Parata di calciatori stasera in tv ne “L’Allenatore nel Pallone 2“: Gigi Buffon, Alessandro Del Piero, Francesco Totti, Daniele De Rossi, Luca Toni. La nazionale al gran completo, con l’intervento degli allenatori Carlo Ancelotti, Luciano Spalletti, e Carlo Mazzone nel ruolo di se stesso. “Sento puzza di mafia russa“, dirà con l’inconfondibile parlata. Partecipano anche i giornalisti sportivi Ilaria D’Amico e Sandro Piccinini. Camei per Anna Falchi e Biagio Izzo. Una ‘zampata’ di comicità, e una ventata di nostalgia per la prima versione del film.

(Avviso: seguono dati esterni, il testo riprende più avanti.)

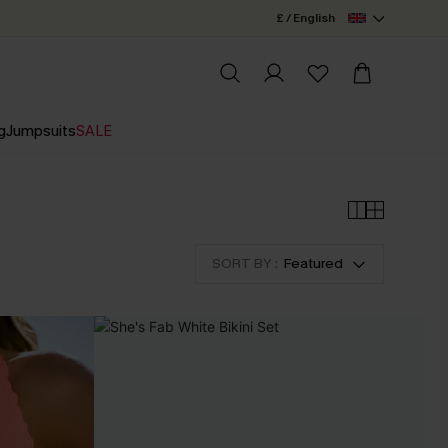
£ / English
g
Jumpsuits
SALE
SORT BY :
Featured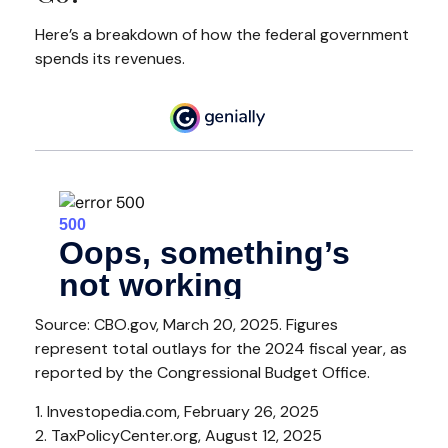
Here’s a breakdown of how the federal government
spends its revenues.
Source: CBO.gov, March 20, 2025. Figures
represent total outlays for the 2024 fiscal year, as
reported by the Congressional Budget Office.
1. Investopedia.com, February 26, 2025
2. TaxPolicyCenter.org, August 12, 2025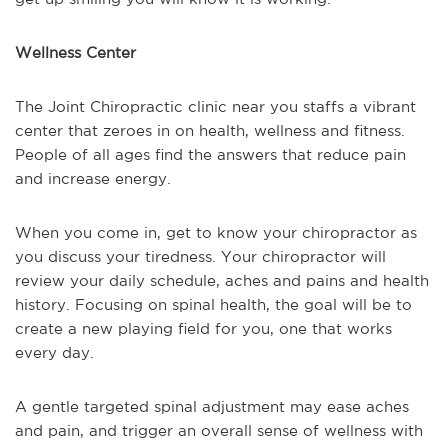
Wellness Center
The Joint Chiropractic clinic near you staffs a vibrant
center that zeroes in on health, wellness and fitness.
People of all ages find the answers that reduce pain
and increase energy.
When you come in, get to know your chiropractor as
you discuss your tiredness. Your chiropractor will
review your daily schedule, aches and pains and health
history. Focusing on spinal health, the goal will be to
create a new playing field for you, one that works
every day.
A gentle targeted spinal adjustment may ease aches
and pain, and trigger an overall sense of wellness with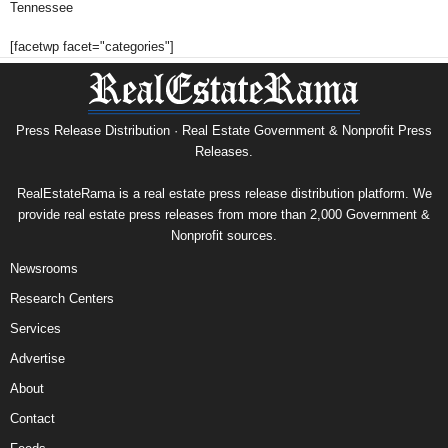
Tennessee
[facetwp facet="categories"]
Press Release Distribution · Real Estate Government & Nonprofit Press
Releases.
RealEstateRama is a real estate press release distribution platform. We
provide real estate press releases from more than 2,000 Government &
Nonprofit sources.
Newsrooms
Research Centers
Services
Advertise
About
Contact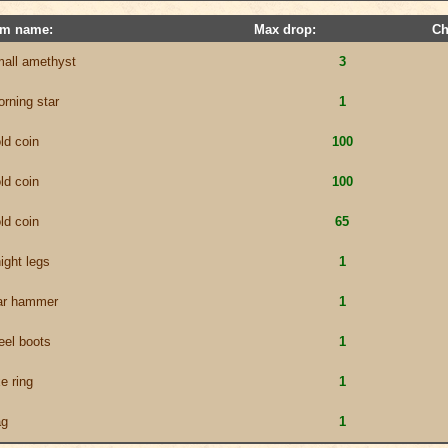
em name:
Max drop:
Ch
all amethyst
3
rning star
1
ld coin
100
ld coin
100
ld coin
65
ight legs
1
ar hammer
1
eel boots
1
e ring
1
ag
1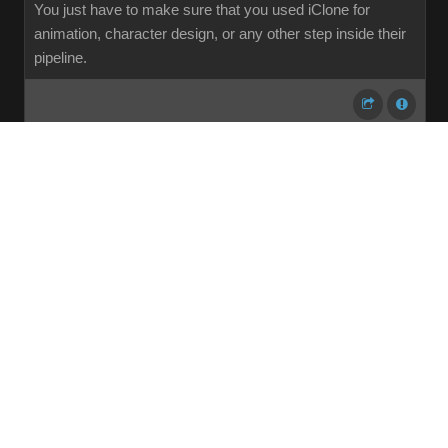
You just have to make sure that you used iClone for
animation, character design, or any other step inside their
pipeline.
...
1
2
3
4
5
6
7
107
Share
Subscribe
RSS
Back To Top
Reading This Topic
0 active, 0 guests, 0 members, 0 anonymous.
No members currently viewing this topic!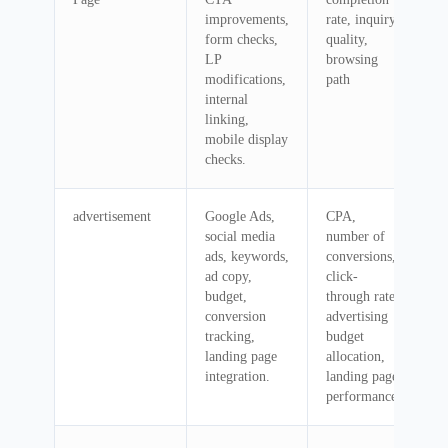
improvements,
rate, inquiry
form checks,
quality,
LP
browsing
modifications,
path
internal
linking,
mobile display
checks.
advertisement
Google Ads,
CPA,
social media
number of
ads, keywords,
conversions,
ad copy,
click-
budget,
through rate,
conversion
advertising
tracking,
budget
landing page
allocation,
integration.
landing page
performance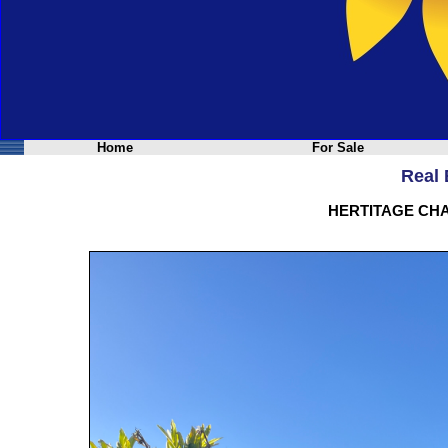
Home
For Sale
Real 
HERTITAGE CH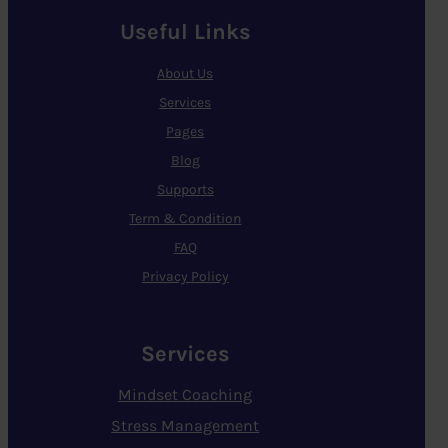
Useful Links
About Us
Services
Pages
Blog
Supports
Term & Condition
FAQ
Privacy Policy
Services
Mindset Coaching
Stress Management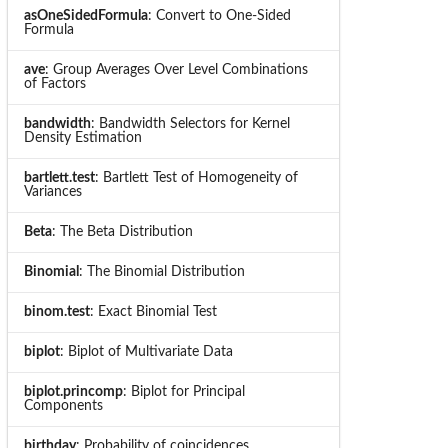
asOneSidedFormula
: Convert to One-Sided
Formula
ave
: Group Averages Over Level Combinations
of Factors
bandwidth
: Bandwidth Selectors for Kernel
Density Estimation
bartlett.test
: Bartlett Test of Homogeneity of
Variances
Beta
: The Beta Distribution
Binomial
: The Binomial Distribution
binom.test
: Exact Binomial Test
biplot
: Biplot of Multivariate Data
biplot.princomp
: Biplot for Principal
Components
birthday
: Probability of coincidences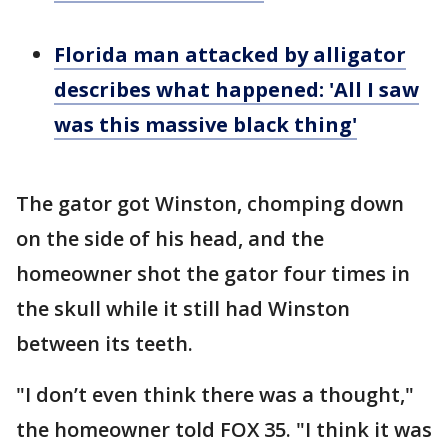
Florida man attacked by alligator
describes what happened: 'All I saw
was this massive black thing'
The gator got Winston, chomping down
on the side of his head, and the
homeowner shot the gator four times in
the skull while it still had Winston
between its teeth.
"I don’t even think there was a thought,"
the homeowner told FOX 35. "I think it was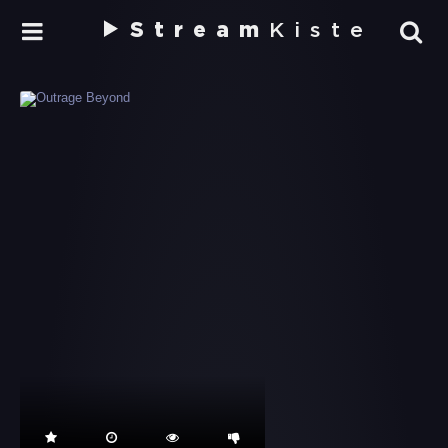
Stream
Kiste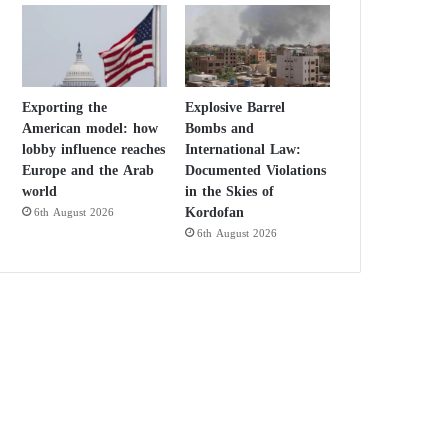
Exporting the
Explosive Barrel
American model: how
Bombs and
lobby influence reaches
International Law:
Europe and the Arab
Documented Violations
world
in the Skies of
Kordofan
6th August 2026
6th August 2026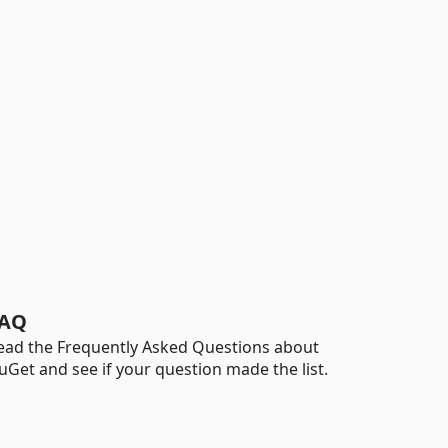
AQ
ead the Frequently Asked Questions about
uGet and see if your question made the list.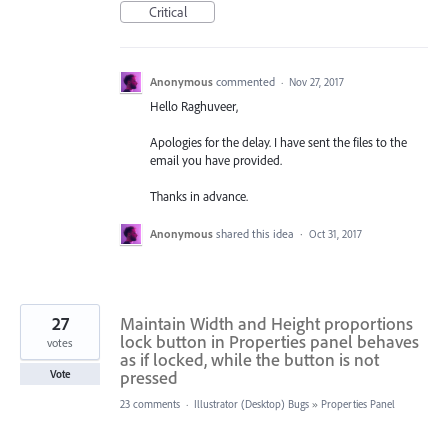
Critical
Anonymous
commented
·
Nov 27, 2017
Hello Raghuveer,
Apologies for the delay. I have sent the files to the
email you have provided.
Thanks in advance.
Anonymous
shared this idea
·
Oct 31, 2017
27
Maintain Width and Height proportions
lock button in Properties panel behaves
votes
as if locked, while the button is not
pressed
Vote
23 comments
·
Illustrator (Desktop) Bugs
»
Properties Panel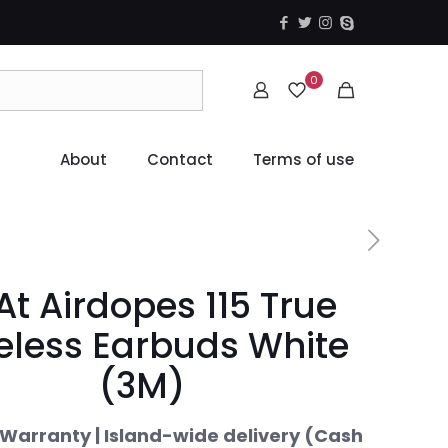
0
About
Contact
Terms of use
At Airdopes 115 True
eless Earbuds White
(3M)
Warranty | Island-wide delivery (Cash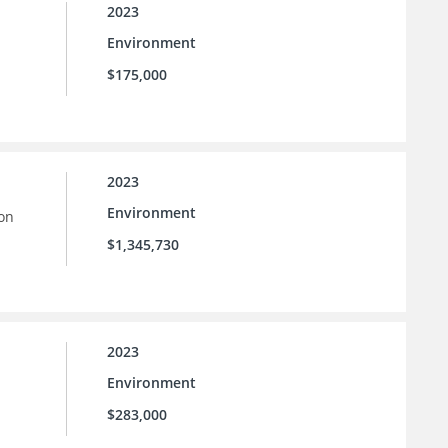
2023
Environment
$175,000
2023
Environment
ion
$1,345,730
2023
Environment
$283,000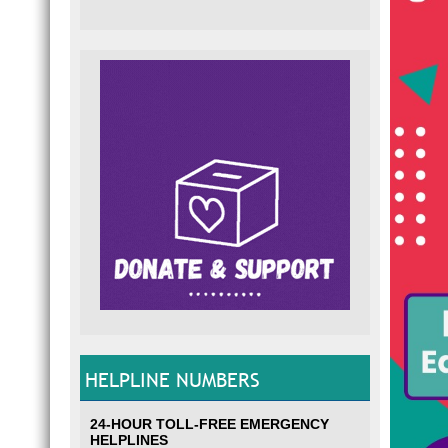
HELPLINE NUMBERS
24-HOUR TOLL-FREE EMERGENCY
HELPLINES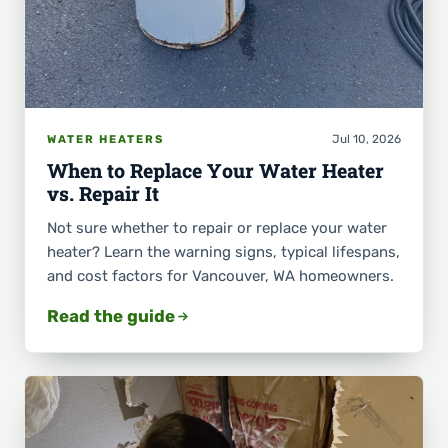
Jul 10, 2026
WATER HEATERS
When to Replace Your Water Heater
vs. Repair It
Not sure whether to repair or replace your water
heater? Learn the warning signs, typical lifespans,
and cost factors for Vancouver, WA homeowners.
Read the guide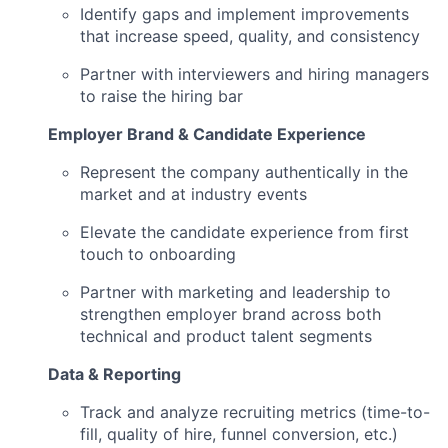
Identify gaps and implement improvements
that increase speed, quality, and consistency
Partner with interviewers and hiring managers
to raise the hiring bar
Employer Brand & Candidate Experience
Represent the company authentically in the
market and at industry events
Elevate the candidate experience from first
touch to onboarding
Partner with marketing and leadership to
strengthen employer brand across both
technical and product talent segments
Data & Reporting
Track and analyze recruiting metrics (time-to-
fill, quality of hire, funnel conversion, etc.)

L’allenatore nel pallone, Lazio-Longobarda
Canà, nel sonno, dà una testata alla moglie. La tentazione del gioco lo coglie anche di notte. Nasce un equivoco tra l’acquisto del calciatore Luca Toni e il concerto di Little Tony, una scena simpatica che energizza la trama con la partecipazione del cantante stesso. Nell’introduzione c’è il momento magico con Banfi nei panni di Lippi, nella storica finale di Berlino. Tra i due pali, si potrà intravedere Massimiliano Buzzanca, figlio di Lando, nel ruolo del portiere della Longobarda. Le esotiche atmosfere carioca create da due illustri compositori italiani, i fratelli Guido e Maurizio De Angelis, conosciuti come gli Oliver Onions, sono state superate da Amedeo Minghi. Autore della canzone “La marcia di Oronzo“, insieme a Banfi.
Memorabile la scena con il Presidente Claudio Lotito, naturale nella recitazione come dal vivo; impegnato in un dialogo tra locuzioni latine con il ‘mago Oronzo‘. Un derby al cinema, tra Totti e Lotito. Sullo schermo anche i calciatori di ieri, le glorie Roberto Pruzzo, Ciccio Graziani, Giancarlo Antognoni e Carlo Ancelotti. A Lino Banfi e al suo iconico personaggio, va il merito di salvare e glorificare il film. L’inconsueto allenatore fu ideato per omaggiare Oronzo Pugliese, originario di Turi in provincia di Bari, che alla guida del Foggia negli anni sessanta riuscì a battere la Grande Inter di Helenio Herrera. Un film che nonostante le ripetizioni, i copiati dalla prima versione, “Ti spacco la noce del capocollo” tornerà alle nostre orecchie, è sempre allegoria di ogni calcio improvvisato; e metafora della bontà di un uomo contrapposta all’arrivismo del mercato del calcio, disastro moderno. Bastasse la rivoluzione calcistica, tutta cuore, di Oronzo Canà. ‘Il mediano di rottura’ che accarezza l’erba dello stadio al grido di ‘Risorgeremo‘.
Federica De Candia per MMI e Metropolitan Cinema.